Now that we have more than one DX12 benchmark available, it's worth noting that the Nano still fares reasonably well against the GTX 980. Rise of the Tomb Raider turns out to be pretty demanding, but the GTX 1080 sweeps at all resolutions and settings. When you look at the 4K benchmarks, the Nano seems to really fall off the pace. It could be throttling due thermal issues, but the GTX 980 fares worse than the Nano at max settings. Most of the issue may simply be the 4GB video RAM limiting performance. The GTX Titan and GTX 1080 both outperform the 4GB cards across the board.
AMD once again finds itself playing catch-up. The Radeon Fury cards look pretty good against Maxwell, but can't really compete on performance alone against the GTX 1080. The GTX 1070, when it ships, will only make matters worse. AMD can play the pricing game, but the high cost of HBM may make that difficult.

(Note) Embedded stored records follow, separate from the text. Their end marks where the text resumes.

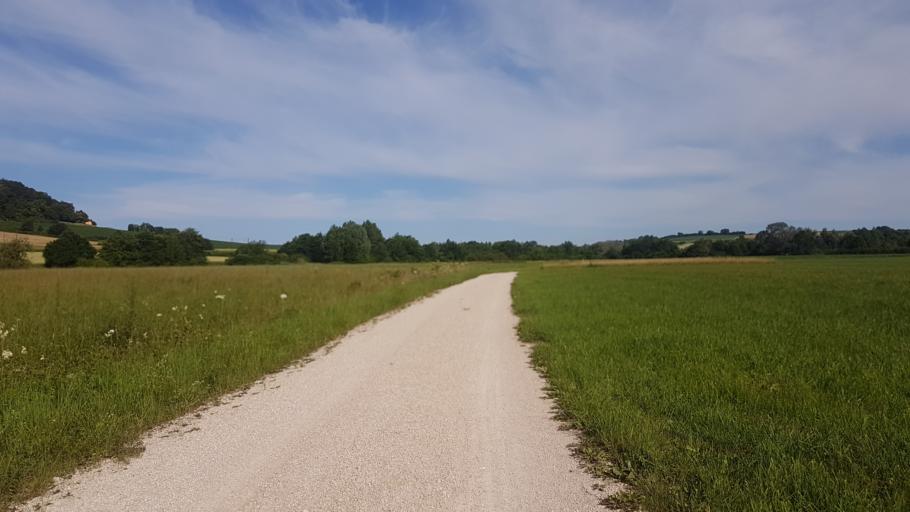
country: DE
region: Bavaria
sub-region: Regierungsbezirk Mittelfranken
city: Treuchtlingen
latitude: 48.9746
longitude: 10.9143
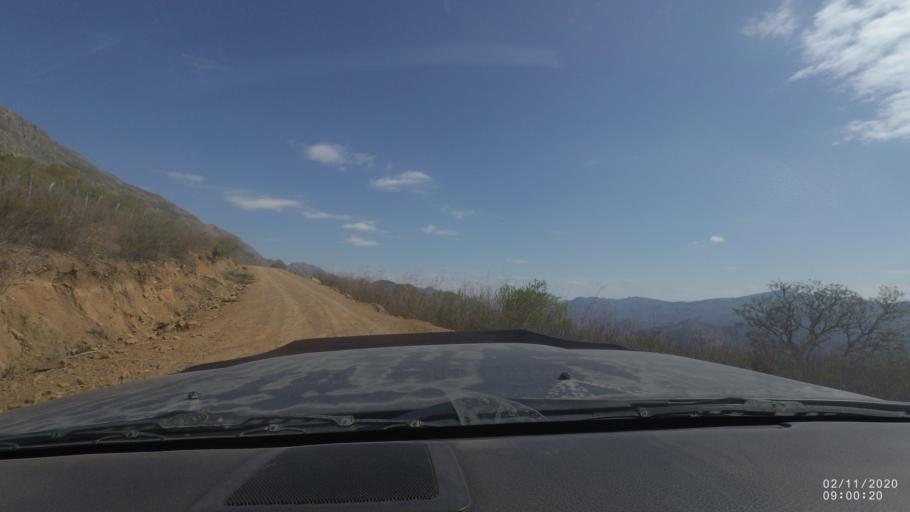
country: BO
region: Chuquisaca
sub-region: Provincia Zudanez
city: Mojocoya
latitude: -18.5435
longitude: -64.5489
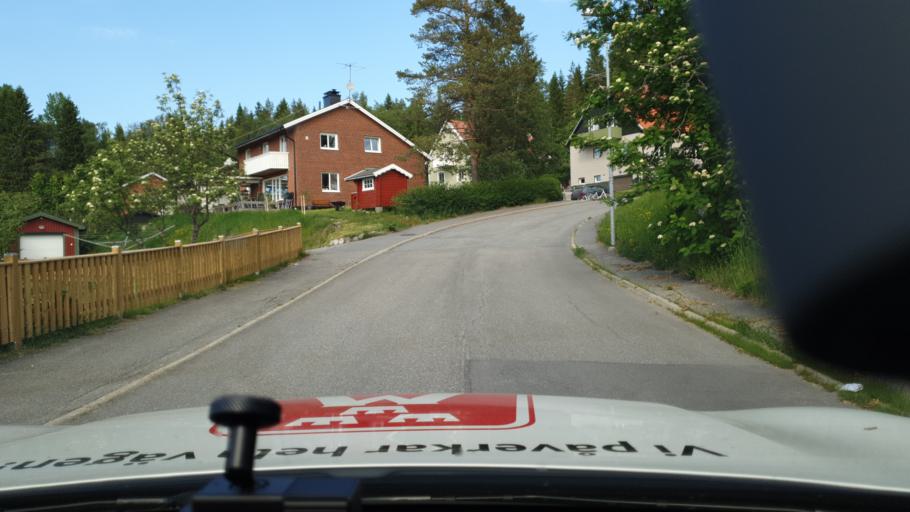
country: SE
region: Vaesterbotten
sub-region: Umea Kommun
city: Umea
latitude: 63.8396
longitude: 20.2865
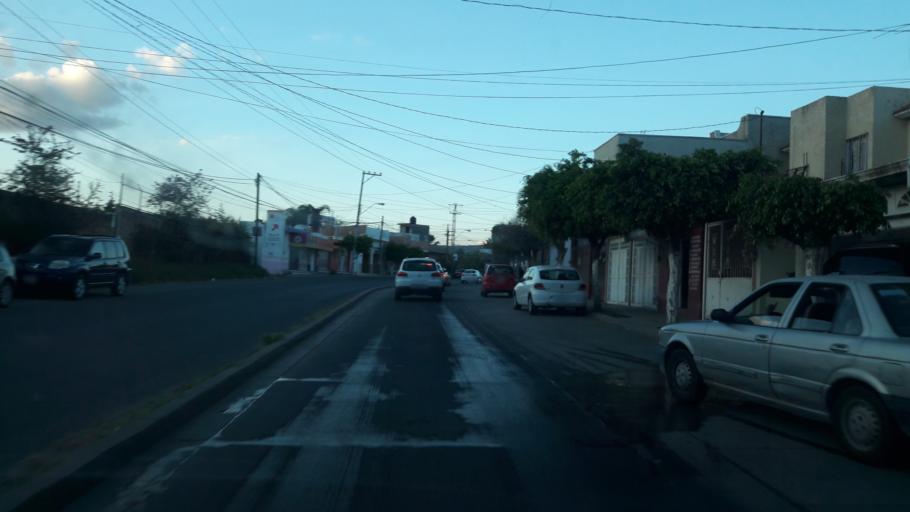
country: MX
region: Guanajuato
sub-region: Leon
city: Medina
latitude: 21.1579
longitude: -101.6348
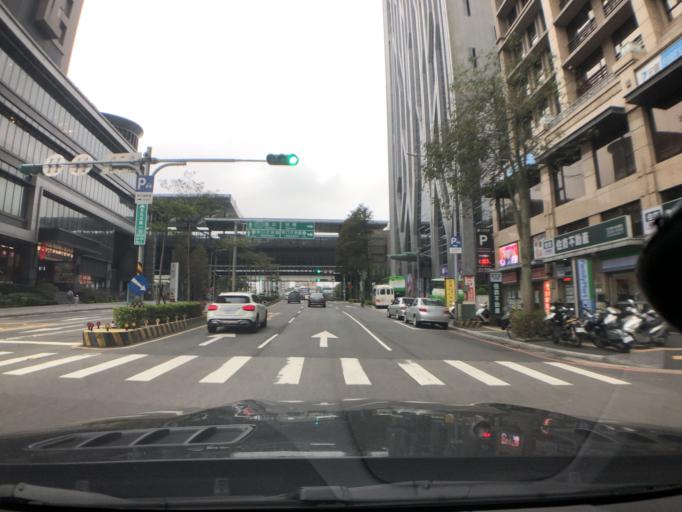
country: TW
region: Taiwan
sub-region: Taoyuan
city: Taoyuan
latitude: 25.0668
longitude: 121.3611
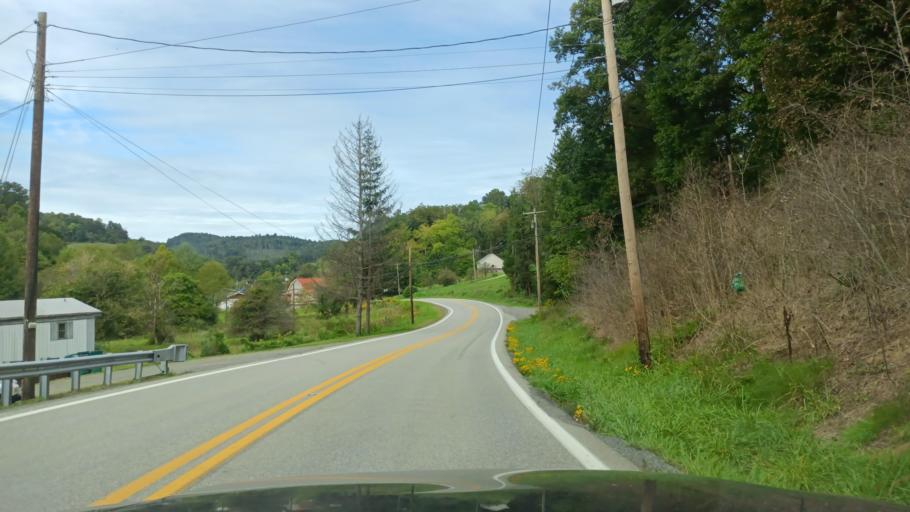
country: US
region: West Virginia
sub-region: Taylor County
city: Grafton
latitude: 39.3281
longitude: -80.1019
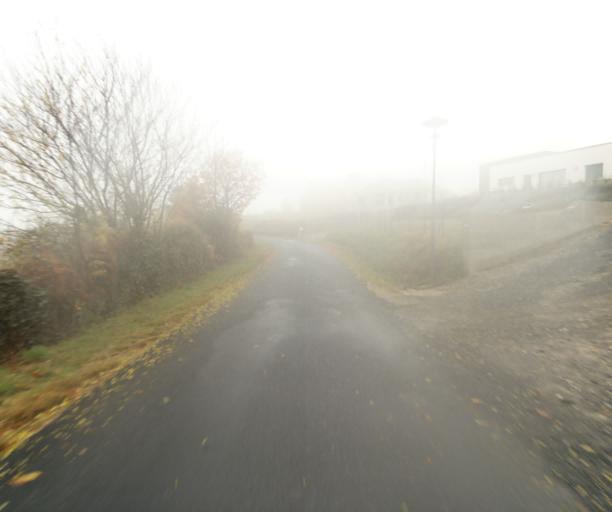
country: FR
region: Limousin
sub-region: Departement de la Correze
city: Sainte-Fereole
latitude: 45.1920
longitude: 1.6285
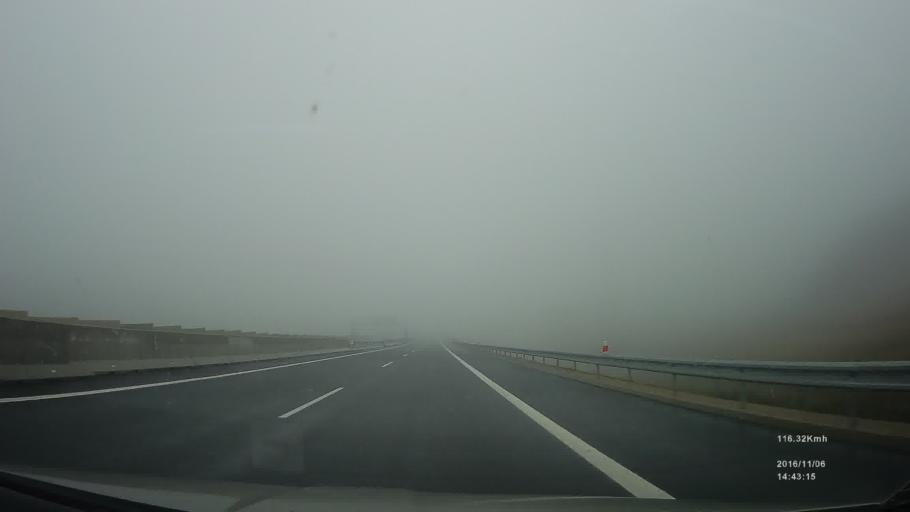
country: SK
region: Presovsky
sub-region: Okres Presov
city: Levoca
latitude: 49.0086
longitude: 20.6229
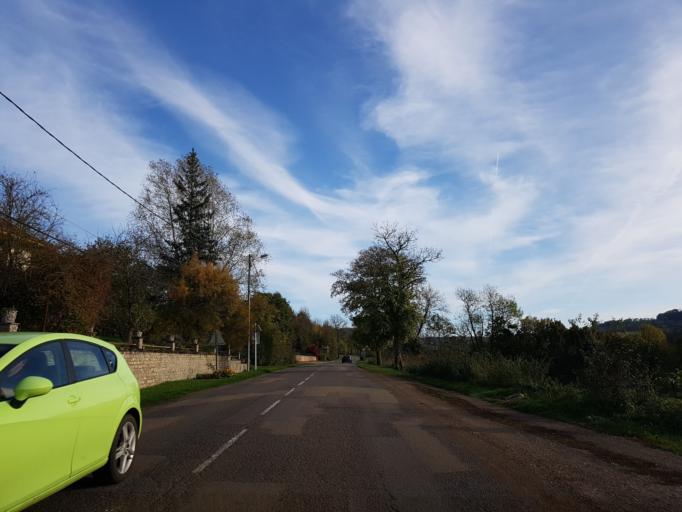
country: FR
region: Bourgogne
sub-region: Departement de la Cote-d'Or
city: Pouilly-en-Auxois
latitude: 47.3179
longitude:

I believed AMD would have announced GPUs using company's next generation Polaris architecture by now, though Polaris may be better referred to as "GCN 1.5". Rumors suggest Polaris may finally launch in June, targeting the midrange market ($300 or less). That's where the volume is, so if Polaris performs reasonably well, AMD can stay in the game, even if their high-end products can't really compete. Nvidia has yet to hint at midrange Pascal-based GPUs yet, but those are likely not far behind.
AMD's true next-gen GPU, code-named Vega, likely won't ship until 2017, so the company will need to remain content with more volume-oriented products. If AMD can get Polaris-based cards out in June, then AMD should remain relevant, even though the company will lack a flagship product.
The GTX 1080 is pretty damned fast in today's generation of games, and will likely only improve over time.
In the end, the GTX 1080 is pretty damned fast in today's generation of games, and will likely only improve over time. Most of the performance improvement in the current title crop result from the higher core and memory clocks of the GTX 1080, but features such as simultaneous multi-projection will likely make a major impact as VR titles come to the fore. Nifty toys like Ansel also make Nvidia's new card more attractive. What's surprising is just the superiority gap between the GTX 1080 and the GTX 980.
On the other hand, if you're running on mainstream hardware and don't have an infinite budget, you might wait and see how the $379 GTX 1070 performs. Titan X performance at $379 looks pretty attractive. As usual, prices will vary depending on factory overclocks – the 1080 seems to have a ton of headroom for overclocking. Should you drop $599 ($699 for Nvidia's "Founder's Edition" reference card) for a GTX 1080? What you get is essentially GTX 980 SLI performance in a single card, so that may be worth the price of admission.